Protein function prediction method based on PPI network and machine learning
TANG Jiaqi1, WU Jingli1,2,3
1. School of Computer Science and Information Engineering, Guangxi Normal University, Guilin Guangxi 541001, China; 2. Guangxi Key Laboratory of Multi-Source Information Mining and Safety, Guangxi Normal University, Guilin Guangxi 541001, China; 3. Guangxi Regional Multi-Source Information Integration and Intelligent Processing Cooperation Innovation Center, Guilin Guangxi 541001, China
Abstract:Aiming at the problem that the prediction method of protein function based on the current Protein-Protein Interaction (PPI) network has low precision and is susceptible to data noise, a new machine learning protein function prediction method named HPMM (HC, PCA and MLP based Method) was proposed, which combined Hierarchical Clustering (HC), Principal Component Analysis (PCA) and Multi-layer Perception (MLP). HPMM took comprehensive consideration from macro and micro perspectives. It combined the information of protein families, domains and important sites into the vertex attributes of PPI networks to alleviate the effect from the data noise of networks. Firstly, the features of function modules and attribute principal components were extracted by using HC and PCA. Secondly, a mapping relationship between multi-feature and multi-function, used to predict protein functions, was constructed by training the MLP model.
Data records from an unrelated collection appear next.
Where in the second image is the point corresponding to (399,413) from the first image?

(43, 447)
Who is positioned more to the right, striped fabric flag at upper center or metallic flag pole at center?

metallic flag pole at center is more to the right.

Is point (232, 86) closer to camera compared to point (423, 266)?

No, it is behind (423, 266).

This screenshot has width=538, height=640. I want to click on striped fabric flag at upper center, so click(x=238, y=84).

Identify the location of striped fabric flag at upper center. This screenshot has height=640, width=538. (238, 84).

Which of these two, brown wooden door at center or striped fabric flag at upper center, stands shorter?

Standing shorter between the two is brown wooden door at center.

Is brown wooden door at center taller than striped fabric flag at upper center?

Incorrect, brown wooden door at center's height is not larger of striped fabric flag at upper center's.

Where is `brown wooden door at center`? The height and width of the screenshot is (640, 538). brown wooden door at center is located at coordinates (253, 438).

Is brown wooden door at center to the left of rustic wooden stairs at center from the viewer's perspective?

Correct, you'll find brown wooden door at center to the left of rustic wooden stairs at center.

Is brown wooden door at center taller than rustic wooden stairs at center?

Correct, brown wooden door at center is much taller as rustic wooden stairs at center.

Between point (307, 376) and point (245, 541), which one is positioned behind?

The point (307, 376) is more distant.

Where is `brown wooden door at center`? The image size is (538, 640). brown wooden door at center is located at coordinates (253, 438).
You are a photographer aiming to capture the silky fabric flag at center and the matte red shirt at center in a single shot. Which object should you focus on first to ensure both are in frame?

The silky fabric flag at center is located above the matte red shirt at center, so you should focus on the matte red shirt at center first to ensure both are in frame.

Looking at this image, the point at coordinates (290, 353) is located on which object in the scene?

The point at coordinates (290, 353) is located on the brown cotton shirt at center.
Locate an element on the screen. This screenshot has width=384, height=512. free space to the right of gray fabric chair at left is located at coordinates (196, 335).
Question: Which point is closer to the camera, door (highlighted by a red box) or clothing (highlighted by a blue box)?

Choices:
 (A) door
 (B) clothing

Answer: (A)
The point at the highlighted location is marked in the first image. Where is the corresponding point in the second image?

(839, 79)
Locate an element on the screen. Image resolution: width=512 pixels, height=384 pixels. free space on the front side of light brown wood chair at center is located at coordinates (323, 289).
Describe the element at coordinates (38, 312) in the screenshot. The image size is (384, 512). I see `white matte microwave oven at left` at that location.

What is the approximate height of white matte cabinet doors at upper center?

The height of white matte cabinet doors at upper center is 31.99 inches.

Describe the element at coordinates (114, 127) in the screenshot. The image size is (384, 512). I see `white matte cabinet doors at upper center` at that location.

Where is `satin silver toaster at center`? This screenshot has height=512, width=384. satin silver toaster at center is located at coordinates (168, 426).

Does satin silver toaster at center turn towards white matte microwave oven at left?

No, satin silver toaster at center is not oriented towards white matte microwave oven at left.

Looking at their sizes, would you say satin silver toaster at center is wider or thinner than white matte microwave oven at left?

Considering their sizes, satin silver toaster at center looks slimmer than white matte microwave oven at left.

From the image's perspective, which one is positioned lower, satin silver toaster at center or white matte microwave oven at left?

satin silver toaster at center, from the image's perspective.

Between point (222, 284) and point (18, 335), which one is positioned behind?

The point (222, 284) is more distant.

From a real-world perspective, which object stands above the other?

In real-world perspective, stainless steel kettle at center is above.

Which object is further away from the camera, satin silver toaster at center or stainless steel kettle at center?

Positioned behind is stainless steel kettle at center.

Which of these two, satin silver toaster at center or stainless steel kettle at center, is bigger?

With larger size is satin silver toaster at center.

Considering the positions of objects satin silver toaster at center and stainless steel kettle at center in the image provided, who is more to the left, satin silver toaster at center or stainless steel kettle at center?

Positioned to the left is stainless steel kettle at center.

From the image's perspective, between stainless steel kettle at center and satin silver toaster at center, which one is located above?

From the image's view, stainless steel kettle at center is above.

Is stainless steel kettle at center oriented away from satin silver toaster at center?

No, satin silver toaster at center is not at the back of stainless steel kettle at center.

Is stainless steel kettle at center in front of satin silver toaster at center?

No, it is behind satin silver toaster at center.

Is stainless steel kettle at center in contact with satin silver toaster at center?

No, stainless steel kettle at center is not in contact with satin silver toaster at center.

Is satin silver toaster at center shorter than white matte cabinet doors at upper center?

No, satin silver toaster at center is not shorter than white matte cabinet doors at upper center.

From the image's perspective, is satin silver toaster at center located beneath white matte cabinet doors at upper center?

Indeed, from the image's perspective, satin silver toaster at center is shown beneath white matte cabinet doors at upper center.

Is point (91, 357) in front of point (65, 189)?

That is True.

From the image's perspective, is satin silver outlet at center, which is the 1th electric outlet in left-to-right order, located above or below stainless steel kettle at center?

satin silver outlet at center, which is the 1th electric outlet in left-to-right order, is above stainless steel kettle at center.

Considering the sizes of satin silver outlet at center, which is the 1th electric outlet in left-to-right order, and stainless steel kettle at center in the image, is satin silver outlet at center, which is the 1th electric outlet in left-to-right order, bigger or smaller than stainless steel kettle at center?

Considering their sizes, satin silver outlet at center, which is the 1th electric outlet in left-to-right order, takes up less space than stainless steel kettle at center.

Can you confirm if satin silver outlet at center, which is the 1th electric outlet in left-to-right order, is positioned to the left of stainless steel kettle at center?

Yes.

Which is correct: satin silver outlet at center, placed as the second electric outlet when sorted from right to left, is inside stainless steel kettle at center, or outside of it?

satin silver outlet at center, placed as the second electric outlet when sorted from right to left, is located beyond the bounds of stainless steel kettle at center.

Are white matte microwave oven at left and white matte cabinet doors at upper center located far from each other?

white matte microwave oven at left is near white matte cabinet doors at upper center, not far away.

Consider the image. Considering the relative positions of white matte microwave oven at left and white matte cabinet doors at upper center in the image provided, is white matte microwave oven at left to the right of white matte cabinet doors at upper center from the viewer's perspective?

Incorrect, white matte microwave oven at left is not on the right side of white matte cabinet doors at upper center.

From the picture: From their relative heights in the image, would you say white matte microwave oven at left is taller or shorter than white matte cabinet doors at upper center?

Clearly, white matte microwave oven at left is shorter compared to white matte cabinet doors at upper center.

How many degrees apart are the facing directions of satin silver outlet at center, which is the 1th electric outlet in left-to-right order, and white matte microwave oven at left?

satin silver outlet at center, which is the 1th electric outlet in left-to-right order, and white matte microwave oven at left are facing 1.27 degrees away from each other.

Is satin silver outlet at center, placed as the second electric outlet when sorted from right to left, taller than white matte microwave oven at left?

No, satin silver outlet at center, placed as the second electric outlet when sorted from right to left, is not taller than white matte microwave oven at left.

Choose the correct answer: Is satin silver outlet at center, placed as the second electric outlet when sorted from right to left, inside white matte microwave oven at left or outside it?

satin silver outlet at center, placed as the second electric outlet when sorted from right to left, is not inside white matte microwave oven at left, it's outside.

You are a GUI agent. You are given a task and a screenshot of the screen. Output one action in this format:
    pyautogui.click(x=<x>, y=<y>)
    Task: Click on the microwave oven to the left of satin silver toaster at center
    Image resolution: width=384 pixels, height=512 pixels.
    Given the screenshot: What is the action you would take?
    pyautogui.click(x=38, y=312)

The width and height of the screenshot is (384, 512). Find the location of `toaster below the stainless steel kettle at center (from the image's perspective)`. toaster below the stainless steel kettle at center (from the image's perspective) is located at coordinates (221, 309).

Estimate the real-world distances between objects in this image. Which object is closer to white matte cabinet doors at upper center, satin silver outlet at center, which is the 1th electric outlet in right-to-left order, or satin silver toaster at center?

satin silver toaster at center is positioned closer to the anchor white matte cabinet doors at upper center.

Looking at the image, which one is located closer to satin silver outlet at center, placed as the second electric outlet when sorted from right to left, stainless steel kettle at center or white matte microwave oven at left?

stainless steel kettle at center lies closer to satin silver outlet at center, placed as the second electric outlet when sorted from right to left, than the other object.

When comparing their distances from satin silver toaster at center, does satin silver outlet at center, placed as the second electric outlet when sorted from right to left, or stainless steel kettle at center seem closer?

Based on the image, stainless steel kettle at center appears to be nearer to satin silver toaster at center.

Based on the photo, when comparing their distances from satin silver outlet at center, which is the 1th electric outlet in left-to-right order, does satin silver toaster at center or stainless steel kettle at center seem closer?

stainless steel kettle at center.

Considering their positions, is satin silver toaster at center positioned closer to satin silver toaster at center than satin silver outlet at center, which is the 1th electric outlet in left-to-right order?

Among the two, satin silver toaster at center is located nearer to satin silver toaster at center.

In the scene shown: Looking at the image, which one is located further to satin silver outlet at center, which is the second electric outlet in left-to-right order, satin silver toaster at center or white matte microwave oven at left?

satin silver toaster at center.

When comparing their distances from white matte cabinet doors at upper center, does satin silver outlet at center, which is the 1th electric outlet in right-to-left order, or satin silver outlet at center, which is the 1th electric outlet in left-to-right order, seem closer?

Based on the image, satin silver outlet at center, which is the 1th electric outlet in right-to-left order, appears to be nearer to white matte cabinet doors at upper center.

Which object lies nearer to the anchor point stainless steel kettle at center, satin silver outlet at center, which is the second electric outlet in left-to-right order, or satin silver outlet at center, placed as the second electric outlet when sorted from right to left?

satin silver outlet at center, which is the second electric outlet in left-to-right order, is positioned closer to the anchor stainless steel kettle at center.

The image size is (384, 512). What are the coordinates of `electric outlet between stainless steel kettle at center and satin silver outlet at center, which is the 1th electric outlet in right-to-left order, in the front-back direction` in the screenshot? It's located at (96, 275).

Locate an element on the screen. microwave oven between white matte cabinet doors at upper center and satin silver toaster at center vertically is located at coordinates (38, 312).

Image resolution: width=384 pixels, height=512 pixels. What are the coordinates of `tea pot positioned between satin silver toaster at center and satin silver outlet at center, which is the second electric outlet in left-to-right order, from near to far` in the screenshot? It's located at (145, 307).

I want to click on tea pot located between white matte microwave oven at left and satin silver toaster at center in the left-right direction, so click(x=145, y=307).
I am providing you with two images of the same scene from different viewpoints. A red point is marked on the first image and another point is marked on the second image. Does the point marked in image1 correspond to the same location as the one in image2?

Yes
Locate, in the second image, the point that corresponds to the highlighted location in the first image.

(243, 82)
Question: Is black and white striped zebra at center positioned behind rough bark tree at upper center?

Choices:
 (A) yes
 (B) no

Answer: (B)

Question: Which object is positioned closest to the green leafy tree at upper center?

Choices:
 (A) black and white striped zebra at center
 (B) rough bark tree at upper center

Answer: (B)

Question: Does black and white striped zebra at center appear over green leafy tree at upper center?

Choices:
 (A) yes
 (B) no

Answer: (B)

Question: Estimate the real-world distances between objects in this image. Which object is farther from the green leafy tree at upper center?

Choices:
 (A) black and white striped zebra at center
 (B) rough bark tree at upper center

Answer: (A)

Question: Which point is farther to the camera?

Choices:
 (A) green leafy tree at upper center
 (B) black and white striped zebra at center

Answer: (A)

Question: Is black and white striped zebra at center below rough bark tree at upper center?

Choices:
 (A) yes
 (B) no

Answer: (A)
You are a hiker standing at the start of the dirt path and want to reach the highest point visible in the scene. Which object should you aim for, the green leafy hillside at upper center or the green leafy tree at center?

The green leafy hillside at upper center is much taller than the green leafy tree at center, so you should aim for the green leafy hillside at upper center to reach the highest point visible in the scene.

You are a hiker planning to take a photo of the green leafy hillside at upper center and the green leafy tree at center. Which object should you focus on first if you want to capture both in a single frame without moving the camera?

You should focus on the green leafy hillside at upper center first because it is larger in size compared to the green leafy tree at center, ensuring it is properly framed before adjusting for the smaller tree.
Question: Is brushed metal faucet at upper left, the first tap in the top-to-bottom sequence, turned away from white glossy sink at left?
Three homo sapiens PPI networks, which were annotated by Molecular Functions (MF), Biological Processes (BP), and Cellular Components (CC) respectively, were adopted in the experiments. Comparisons were performed among the HPMM algorithm, the Cosine Iterative Algorithm (CIA) and the Diffusing GO Terms in the Directed PPI Network (GoDIN) Algorithm. The experimental results indicate that HPMM can obtain higher precision and F-measure than algorithms CIA and GoDIN, which are purely PPI network based methods.
唐家琪, 吴璟莉. 基于PPI网络与机器学习的蛋白质功能预测方法[J]. 计算机应用, 2018, 38(3): 722-727.
TANG Jiaqi, WU Jingli. Protein function prediction method based on PPI network and machine learning. Journal of Computer Applications, 2018, 38(3): 722-727.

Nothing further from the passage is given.